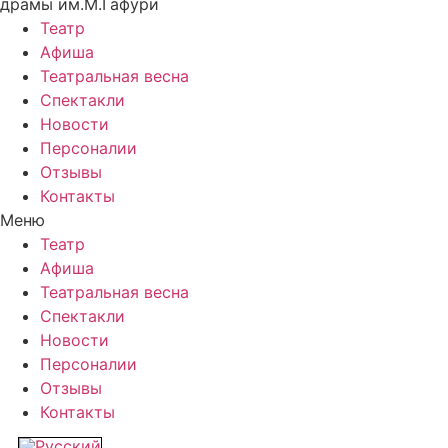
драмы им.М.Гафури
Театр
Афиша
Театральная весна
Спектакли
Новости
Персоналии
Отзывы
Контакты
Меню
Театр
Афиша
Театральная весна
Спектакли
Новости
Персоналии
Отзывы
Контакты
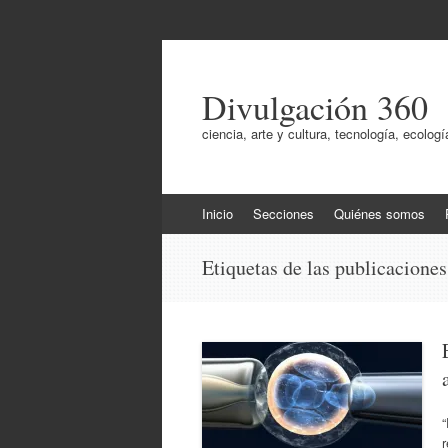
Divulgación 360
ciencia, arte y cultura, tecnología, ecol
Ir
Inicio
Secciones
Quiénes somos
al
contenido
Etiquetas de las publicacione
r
● ● ●
Extract the text read from each of the items above, reproducing every line without changes and in its original order. Leave the pictures out of your answer.

драмы им.М.Гафури
Театр
Афиша
Театральная весна
Спектакли
Новости
Персоналии
Отзывы
Контакты
Меню
Театр
Афиша
Театральная весна
Спектакли
Новости
Персоналии
Отзывы
Контакты
Divulgación 360
ciencia, arte y cultura, tecnología, ecol
Ir
Inicio
Secciones
Quiénes somos
al
contenido
Etiquetas de las publicacione
r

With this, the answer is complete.